Am writing this in the car on the way back to Dakar. There’s not much to look at in the way of scenery and have done this journey so many times, thought I’d make use of the time! The land is really flat and dry and you can see for miles across barren shrubland with just the occasional Baobab tree to break the monotony. It’s hard to imagine but my colleague was telling me it used to be forest all along here but the trees have gradually been cut down for charcoal. Apparently the soil is still fertile but as the rains have become shorter and rarer in recent years, nothing much grows. You come across occasional patches of green where communities have erected an irrigation system, but other than that it’s pretty dusty and orange.
What else is there to see… this is the main road from the 2nd city (Thies) into Dakar so the road is dotted with frequent settlements – a mix of traditional huts and breeze block housing and plenty of semi-completed construction. Then there’s the rubbish. It’s almost as if black plastic bags are part of the landscape. Caught up in shrubs, attached to twigs, blowing across the edge of the road. A constant stream of non-biodegradable waste with nowhere to go. Every so often, at the edge of a village, you come across an open rubbish dump. The land turns from orange to multi-coloured as piles of plastic, tin and packaging are left to heap up. It’s a bit of a sorry site.
The other splash of colour on the otherwise dull landscape, is the site of women traders on the approach to a village. It’s mango season now so there are women everywhere in colourful pagnes with bowls of mangoes on their heads, and stall after stall lining the road selling the same fruit and veg.
Have just driven past an accident. An old estate peaugeot, known as a sept-place (1 seat in the front, 3 in the back and 3 in the boot), which is a popular type of public transport here for long distance journeys– more expensive than the bus but cheaper than a taxi, must have lost control and rolled off the side of the road and down a bank. It’s upside down and there’s a huge crowd around the car. People talk about dangers of malaria and getting sick from some strange tropical disease when you say you live in Africa but I def think road accidents are the biggest risk. The roads are in good condition here but people drive so fast, vehicles are overloaded with passengers squished into every available space and huge piles of luggage – everything from sheep to chairs, balanced precariously on the roof. Stark reminder of the dangers of travelling by road. I feel thankful that I can relax in my car from work.

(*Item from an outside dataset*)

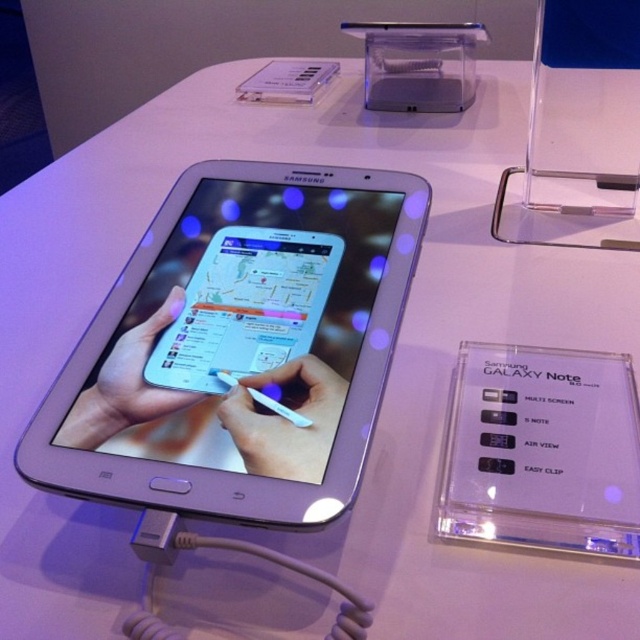
You are at a tech exhibition and see both the silver metallic tablet at center and the clear plastic samsung galaxy note at center. Which one do you think is larger in size?

The silver metallic tablet at center is bigger than the clear plastic samsung galaxy note at center.

You are at a tech exhibition and see the silver metallic tablet at center and the clear plastic samsung galaxy note at center. Which one is taller?

The silver metallic tablet at center is taller than the clear plastic samsung galaxy note at center.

We’re coming into the traffic hell that is the approach to Dakar. It can take 2 hours to move about 30km when traffic is really bad. One road in and out of the capital city is not the best example of urban planning. In between the cars that inch slowly along the jammed road, are gendarmes, whistle in mouth, with the nightmare job of controlling buses (with the conductor hanging out of the open back door), taxis, horse & carts and battered vehicles that look like they’ve come straight from a car graveyard. Then there’s the vendors, selling everything from tissues, newspapers, oranges, sunglasses, nuts, phonecards – who chase after you to grab their change as you buy something from out of your window and your car moves on.
The use of the horn takes on a whole new meaning here too. I’d estimate every 15 seconds our driver beeps and am at a loss most of the time as to what he’s beeping for.